# TASK ITEM
Would it be possible to write out each entry below exactly, without the pictures?

[Collected data]
━━━━━━━━━━━━━━━━━━━━

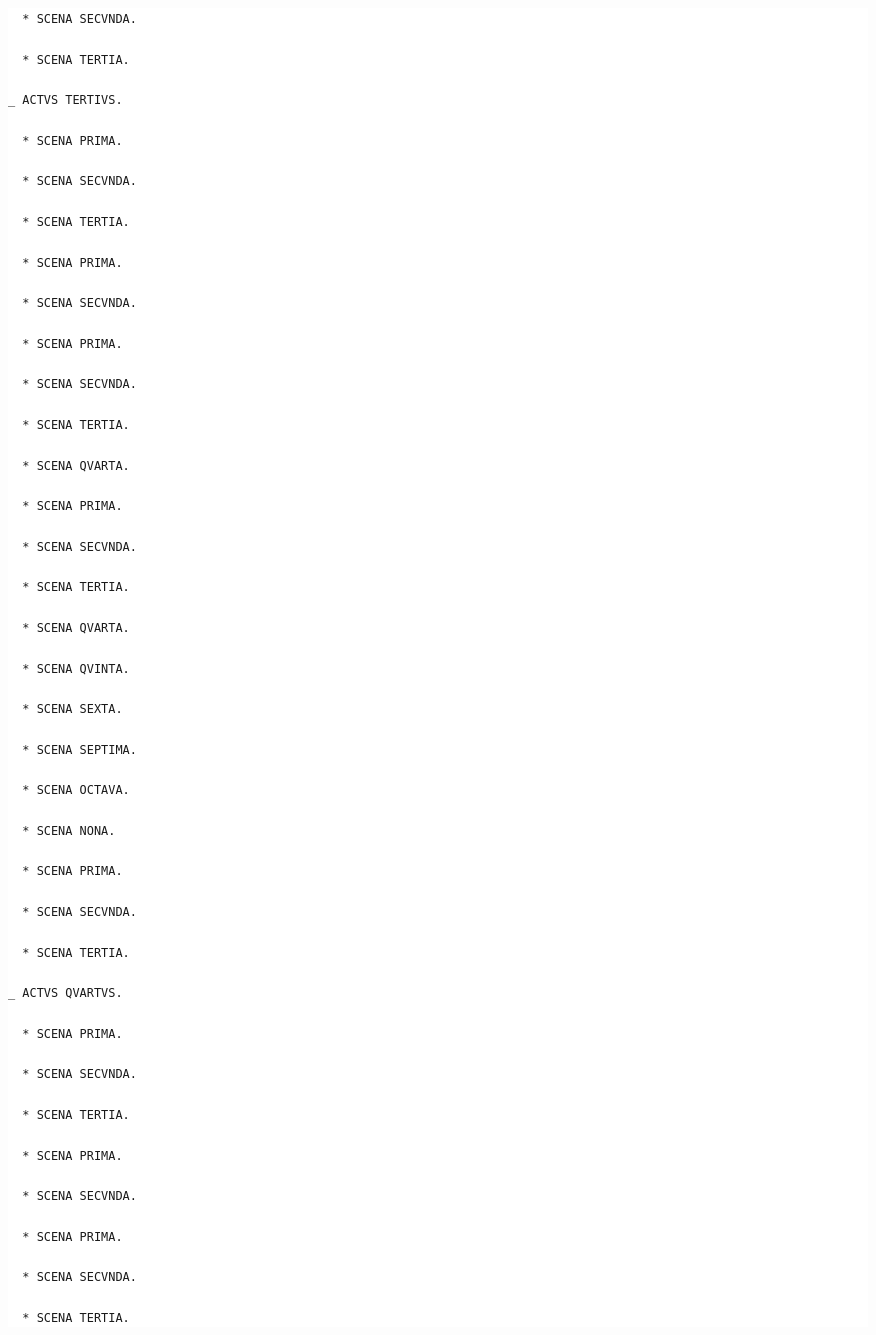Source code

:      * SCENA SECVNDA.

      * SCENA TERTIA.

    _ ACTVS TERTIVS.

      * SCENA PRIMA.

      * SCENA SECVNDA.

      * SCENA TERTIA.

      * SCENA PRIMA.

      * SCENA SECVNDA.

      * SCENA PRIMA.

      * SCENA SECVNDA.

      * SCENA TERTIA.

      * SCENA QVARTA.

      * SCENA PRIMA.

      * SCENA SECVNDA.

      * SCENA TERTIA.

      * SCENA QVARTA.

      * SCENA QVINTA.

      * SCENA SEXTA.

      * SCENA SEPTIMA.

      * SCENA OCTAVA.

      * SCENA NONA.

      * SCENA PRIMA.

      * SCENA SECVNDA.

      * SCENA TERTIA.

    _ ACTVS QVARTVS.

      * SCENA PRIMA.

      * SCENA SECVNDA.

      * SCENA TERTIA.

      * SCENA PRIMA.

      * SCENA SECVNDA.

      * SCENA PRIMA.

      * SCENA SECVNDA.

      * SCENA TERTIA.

━━━━━━━━━━━━━━━━━━━━

# EXERCISE OUTPUT
Source code

:      * SCENA SECVNDA.

      * SCENA TERTIA.

    _ ACTVS TERTIVS.

      * SCENA PRIMA.

      * SCENA SECVNDA.

      * SCENA TERTIA.

      * SCENA PRIMA.

      * SCENA SECVNDA.

      * SCENA PRIMA.

      * SCENA SECVNDA.

      * SCENA TERTIA.

      * SCENA QVARTA.

      * SCENA PRIMA.

      * SCENA SECVNDA.

      * SCENA TERTIA.

      * SCENA QVARTA.

      * SCENA QVINTA.

      * SCENA SEXTA.

      * SCENA SEPTIMA.

      * SCENA OCTAVA.

      * SCENA NONA.

      * SCENA PRIMA.

      * SCENA SECVNDA.

      * SCENA TERTIA.

    _ ACTVS QVARTVS.

      * SCENA PRIMA.

      * SCENA SECVNDA.

      * SCENA TERTIA.

      * SCENA PRIMA.

      * SCENA SECVNDA.

      * SCENA PRIMA.

      * SCENA SECVNDA.

      * SCENA TERTIA.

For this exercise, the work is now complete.